(Beginning of DATA TO PROCESS)

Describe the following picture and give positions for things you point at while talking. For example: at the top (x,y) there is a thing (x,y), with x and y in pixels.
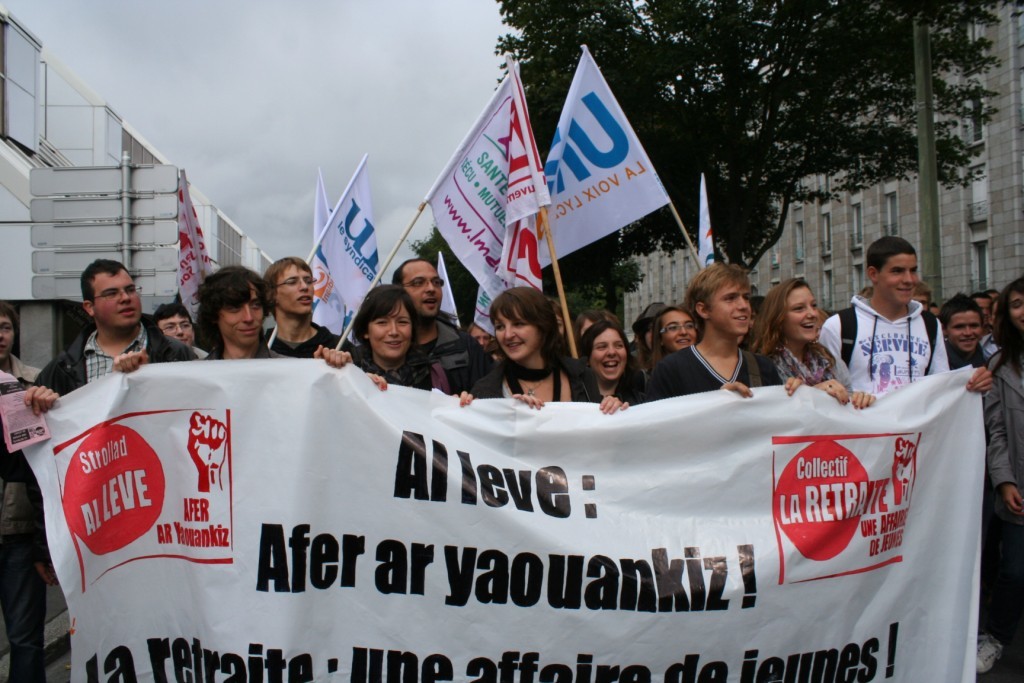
In the image we can see there are many people (697,328) standing, they are wearing clothes (870,311) and they are smiling. Some of them are wearing spectacles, this is a banner (411,517), flag (553,187), pole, board (133,188), buildings (985,198), trees (850,71) and a cloudy sky (401,46).
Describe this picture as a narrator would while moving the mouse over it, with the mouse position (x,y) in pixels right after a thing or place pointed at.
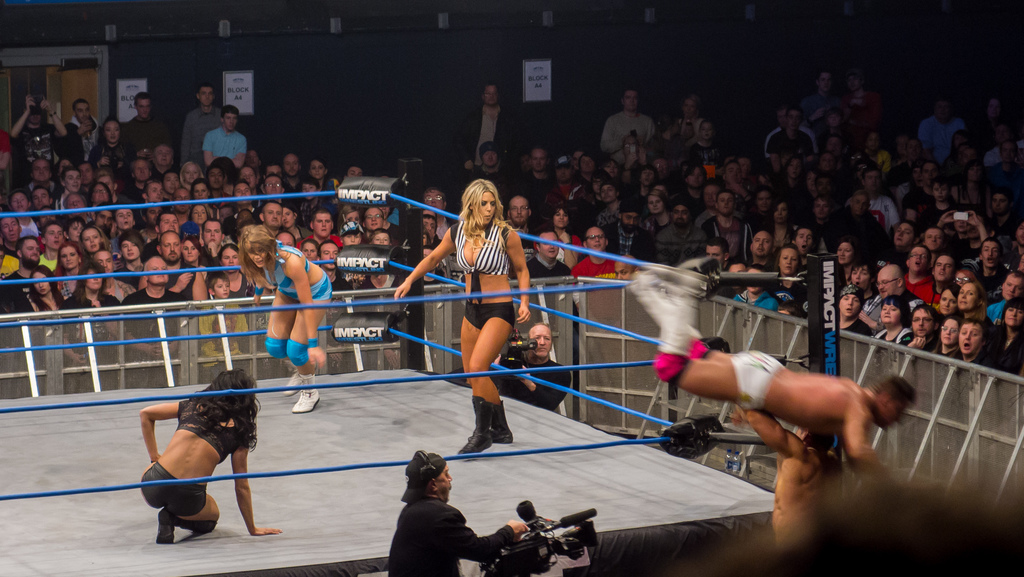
In this picture I can observe three women (276,337) inside the wrestling ring (343,254). In the bottom of the picture (449,473) I can observe cameraman (419,528). In the background (125,209) I can observe some people (661,195) sitting on the chairs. There are men (1007,287) and women (110,166) in this picture.
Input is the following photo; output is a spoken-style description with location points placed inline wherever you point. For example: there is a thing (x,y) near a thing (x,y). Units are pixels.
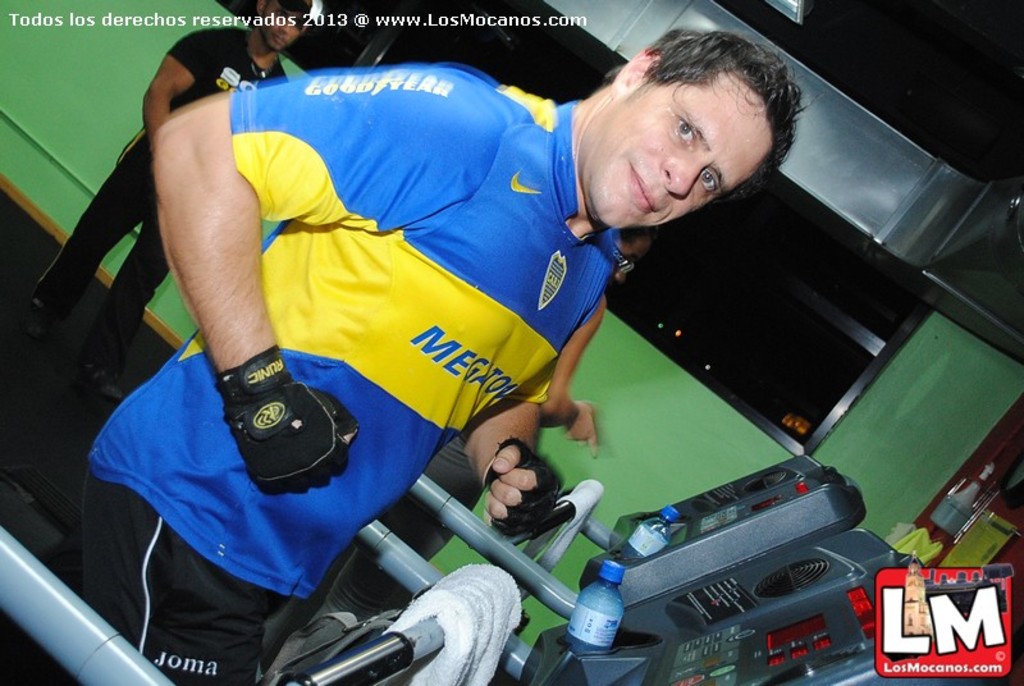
At the bottom of the image (813,519) we can see treadmills (541,643). In the center (402,428) there is a man (206,605) running on the treadmill (410,666). In the background (39,316) there is a man (139,267) standing. We can see bottles (620,577) and napkins (491,600) and there is a wall (642,426).
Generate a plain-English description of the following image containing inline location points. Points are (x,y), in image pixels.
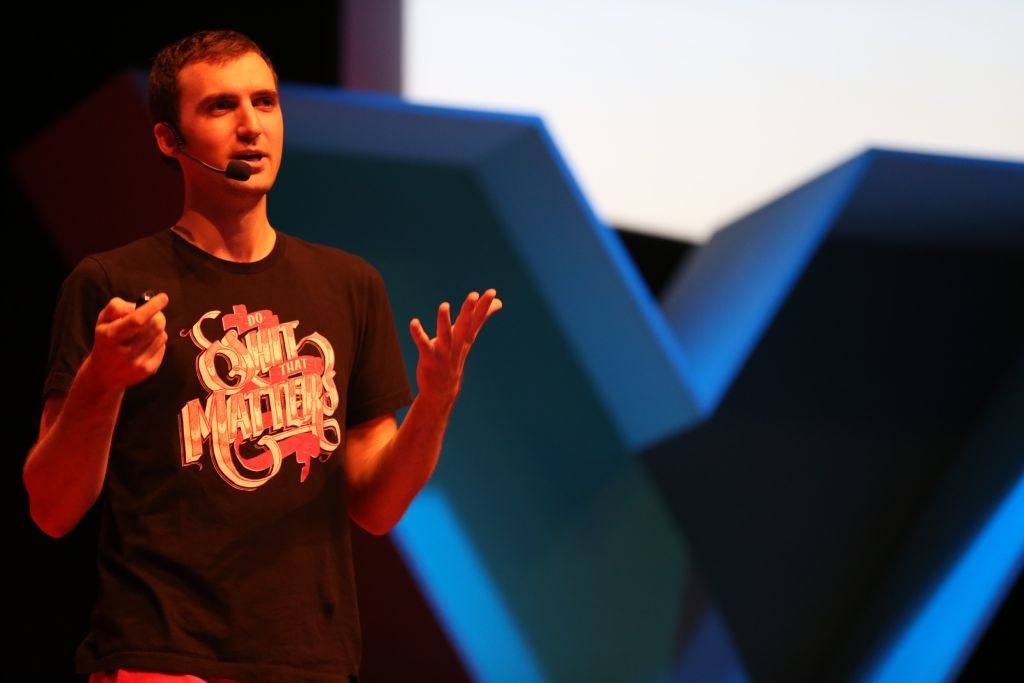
In this image we can see a man (192,430) standing and holding a remote (149,297) in the hands (155,348).
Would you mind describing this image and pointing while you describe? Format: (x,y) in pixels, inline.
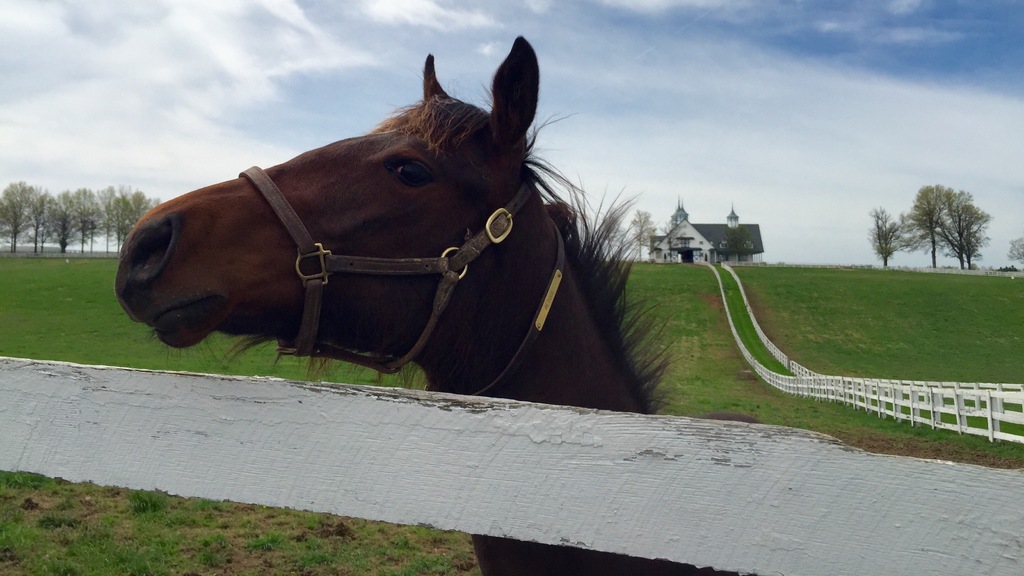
In this image, I can see wooden fences (867,395), grass (715,332) and a horse (242,337) with a nose belt (298,232). In front of the horse (382,236), I can see a wooden plank (624,474). In the background (49,212), there are trees (635,222), a house (682,233) and the sky (661,224).
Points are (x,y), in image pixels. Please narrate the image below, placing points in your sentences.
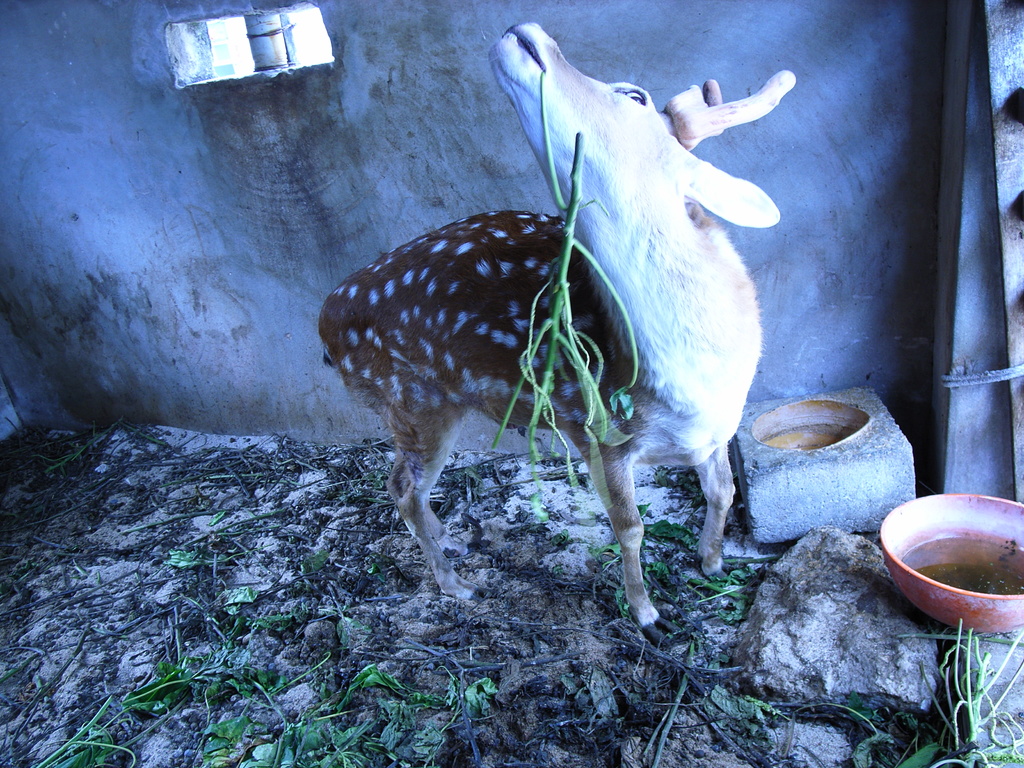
In this image we can see an animal (628,117), leaves (741,596), stones (856,683), stems (562,431), bowl (948,599), and water (933,573). In the background (128,163) there is a wall (97,172).
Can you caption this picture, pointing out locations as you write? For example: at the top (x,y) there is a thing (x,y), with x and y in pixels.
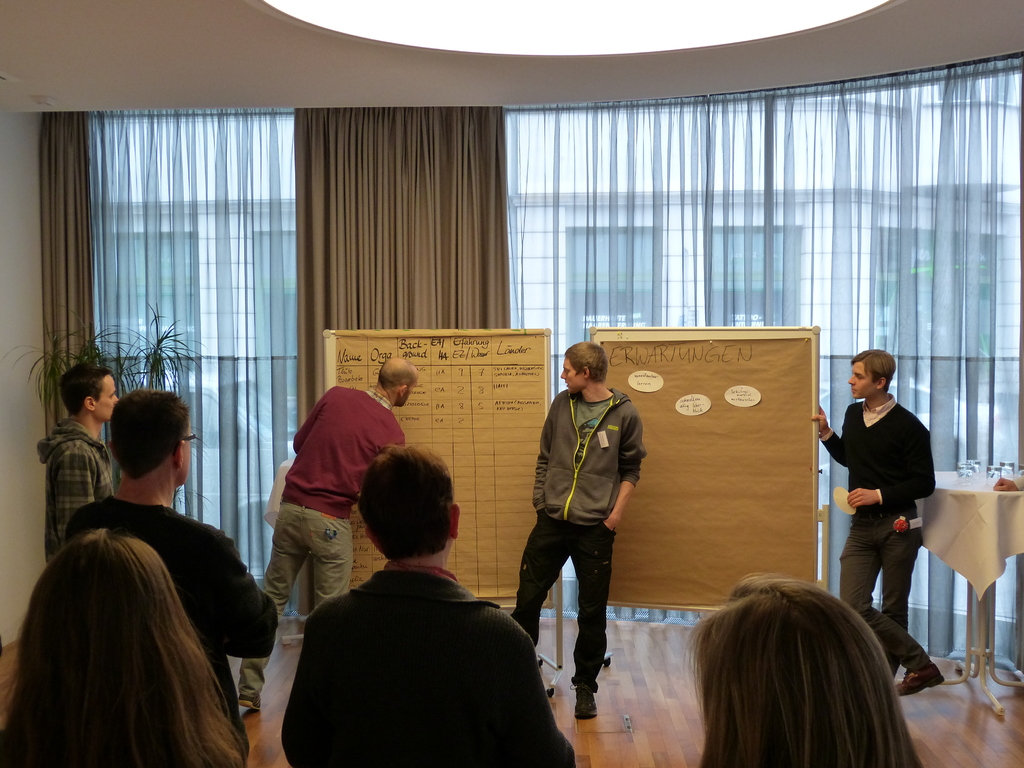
As we can see in the image there is a wall (27,225), curtains (520,185), few people (186,695) standing here and there. There is a board (440,391) and a table (946,491). On table (964,480) there are glasses (960,479).
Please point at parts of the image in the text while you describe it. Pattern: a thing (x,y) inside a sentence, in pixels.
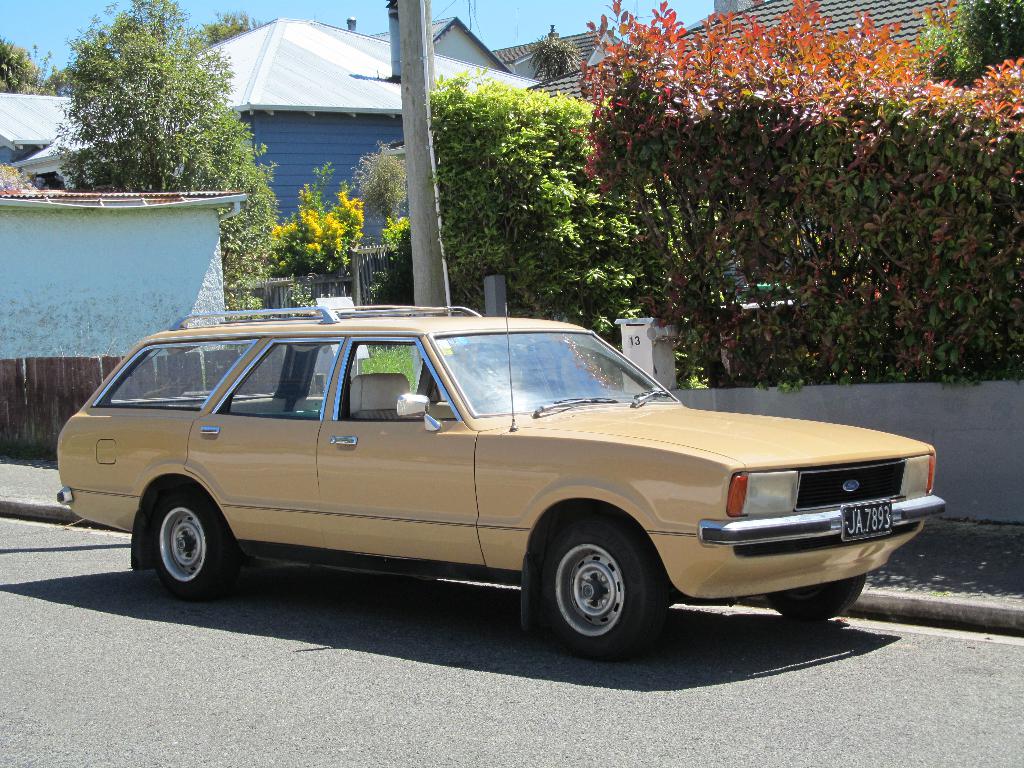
In this image there is a car (452,492) on the road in front of that there are plants (908,115) and buildings (125,262).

(End of DATA TO PROCESS)

# ASSIGNED TASK:
Where a line contains "Points are (x,y), in image pixels. Please", begin there and transcribe every line through the last one of the records above, exactly and with no pictures.

# EXERCISE ANSWER:
Points are (x,y), in image pixels. Please narrate the image below, placing points in your sentences.
In this image we can see an animal (628,117), leaves (741,596), stones (856,683), stems (562,431), bowl (948,599), and water (933,573). In the background (128,163) there is a wall (97,172).
Can you caption this picture, pointing out locations as you write? For example: at the top (x,y) there is a thing (x,y), with x and y in pixels.
As we can see in the image there is a wall (27,225), curtains (520,185), few people (186,695) standing here and there. There is a board (440,391) and a table (946,491). On table (964,480) there are glasses (960,479).
Please point at parts of the image in the text while you describe it. Pattern: a thing (x,y) inside a sentence, in pixels.
In this image there is a car (452,492) on the road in front of that there are plants (908,115) and buildings (125,262).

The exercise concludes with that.